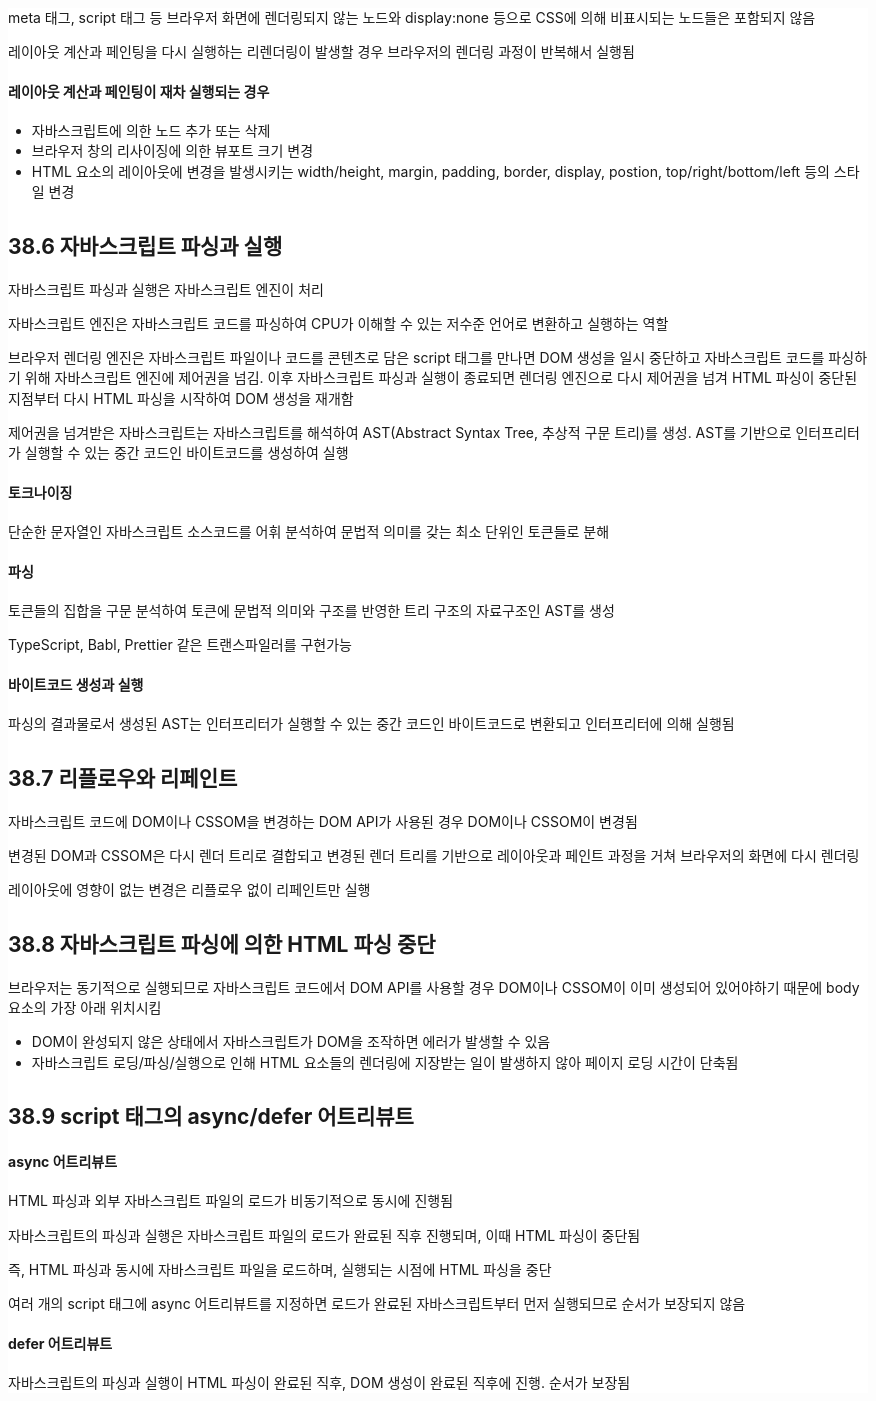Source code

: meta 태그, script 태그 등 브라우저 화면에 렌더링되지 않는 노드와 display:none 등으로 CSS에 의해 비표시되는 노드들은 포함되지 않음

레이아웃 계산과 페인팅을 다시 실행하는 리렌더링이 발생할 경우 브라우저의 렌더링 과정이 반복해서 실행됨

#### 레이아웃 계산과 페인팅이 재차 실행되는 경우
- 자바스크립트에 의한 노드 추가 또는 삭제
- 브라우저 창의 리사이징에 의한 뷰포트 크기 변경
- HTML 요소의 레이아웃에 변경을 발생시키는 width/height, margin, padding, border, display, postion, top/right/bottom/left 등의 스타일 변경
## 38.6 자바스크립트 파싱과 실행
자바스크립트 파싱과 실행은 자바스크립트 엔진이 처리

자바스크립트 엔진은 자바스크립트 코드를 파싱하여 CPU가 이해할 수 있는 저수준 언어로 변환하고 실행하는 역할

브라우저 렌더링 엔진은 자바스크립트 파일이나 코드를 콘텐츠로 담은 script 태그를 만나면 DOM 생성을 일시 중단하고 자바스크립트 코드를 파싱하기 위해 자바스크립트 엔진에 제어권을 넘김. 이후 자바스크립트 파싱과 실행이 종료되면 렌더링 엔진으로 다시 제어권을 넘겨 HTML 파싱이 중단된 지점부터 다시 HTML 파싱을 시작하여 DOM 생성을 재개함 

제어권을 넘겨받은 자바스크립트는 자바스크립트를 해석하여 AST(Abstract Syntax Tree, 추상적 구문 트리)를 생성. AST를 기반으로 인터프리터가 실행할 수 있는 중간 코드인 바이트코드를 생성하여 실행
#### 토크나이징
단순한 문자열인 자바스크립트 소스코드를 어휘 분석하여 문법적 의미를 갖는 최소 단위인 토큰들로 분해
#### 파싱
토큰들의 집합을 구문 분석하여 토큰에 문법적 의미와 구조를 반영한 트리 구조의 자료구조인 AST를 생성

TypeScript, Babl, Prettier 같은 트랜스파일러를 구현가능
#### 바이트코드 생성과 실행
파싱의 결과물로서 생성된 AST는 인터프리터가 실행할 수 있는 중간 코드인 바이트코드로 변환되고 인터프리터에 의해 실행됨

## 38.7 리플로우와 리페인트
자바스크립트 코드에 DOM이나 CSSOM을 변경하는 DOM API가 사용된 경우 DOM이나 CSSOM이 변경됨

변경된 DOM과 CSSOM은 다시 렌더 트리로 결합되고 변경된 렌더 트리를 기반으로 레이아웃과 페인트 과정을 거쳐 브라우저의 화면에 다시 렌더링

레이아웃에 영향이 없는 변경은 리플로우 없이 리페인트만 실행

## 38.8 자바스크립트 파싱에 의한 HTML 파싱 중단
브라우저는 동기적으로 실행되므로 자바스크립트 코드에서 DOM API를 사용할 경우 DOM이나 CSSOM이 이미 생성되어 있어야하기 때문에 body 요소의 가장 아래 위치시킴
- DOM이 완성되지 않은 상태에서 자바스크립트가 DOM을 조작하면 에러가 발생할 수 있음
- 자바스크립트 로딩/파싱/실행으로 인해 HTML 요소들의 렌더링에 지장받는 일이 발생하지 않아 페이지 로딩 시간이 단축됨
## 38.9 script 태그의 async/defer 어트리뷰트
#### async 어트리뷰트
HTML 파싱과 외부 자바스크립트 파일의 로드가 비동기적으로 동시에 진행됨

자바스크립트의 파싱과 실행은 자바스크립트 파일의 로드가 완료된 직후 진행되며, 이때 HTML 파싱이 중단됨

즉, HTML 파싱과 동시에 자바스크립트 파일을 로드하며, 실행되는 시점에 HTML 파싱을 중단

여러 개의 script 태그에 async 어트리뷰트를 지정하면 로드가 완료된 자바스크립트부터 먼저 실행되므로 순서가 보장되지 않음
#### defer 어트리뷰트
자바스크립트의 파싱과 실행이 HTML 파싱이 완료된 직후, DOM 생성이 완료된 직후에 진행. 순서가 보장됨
§
- _DIRECTIVE_
Everything from the line containing "자바스크립트 코드에 DOM이나" to the last line of the entries above should be quoted exactly, and only that.

- _ANSWER SECTION_
자바스크립트 코드에 DOM이나 CSSOM을 변경하는 DOM API가 사용된 경우 DOM이나 CSSOM이 변경됨

변경된 DOM과 CSSOM은 다시 렌더 트리로 결합되고 변경된 렌더 트리를 기반으로 레이아웃과 페인트 과정을 거쳐 브라우저의 화면에 다시 렌더링

레이아웃에 영향이 없는 변경은 리플로우 없이 리페인트만 실행

## 38.8 자바스크립트 파싱에 의한 HTML 파싱 중단
브라우저는 동기적으로 실행되므로 자바스크립트 코드에서 DOM API를 사용할 경우 DOM이나 CSSOM이 이미 생성되어 있어야하기 때문에 body 요소의 가장 아래 위치시킴
- DOM이 완성되지 않은 상태에서 자바스크립트가 DOM을 조작하면 에러가 발생할 수 있음
- 자바스크립트 로딩/파싱/실행으로 인해 HTML 요소들의 렌더링에 지장받는 일이 발생하지 않아 페이지 로딩 시간이 단축됨
## 38.9 script 태그의 async/defer 어트리뷰트
#### async 어트리뷰트
HTML 파싱과 외부 자바스크립트 파일의 로드가 비동기적으로 동시에 진행됨

자바스크립트의 파싱과 실행은 자바스크립트 파일의 로드가 완료된 직후 진행되며, 이때 HTML 파싱이 중단됨

즉, HTML 파싱과 동시에 자바스크립트 파일을 로드하며, 실행되는 시점에 HTML 파싱을 중단

여러 개의 script 태그에 async 어트리뷰트를 지정하면 로드가 완료된 자바스크립트부터 먼저 실행되므로 순서가 보장되지 않음
#### defer 어트리뷰트
자바스크립트의 파싱과 실행이 HTML 파싱이 완료된 직후, DOM 생성이 완료된 직후에 진행. 순서가 보장됨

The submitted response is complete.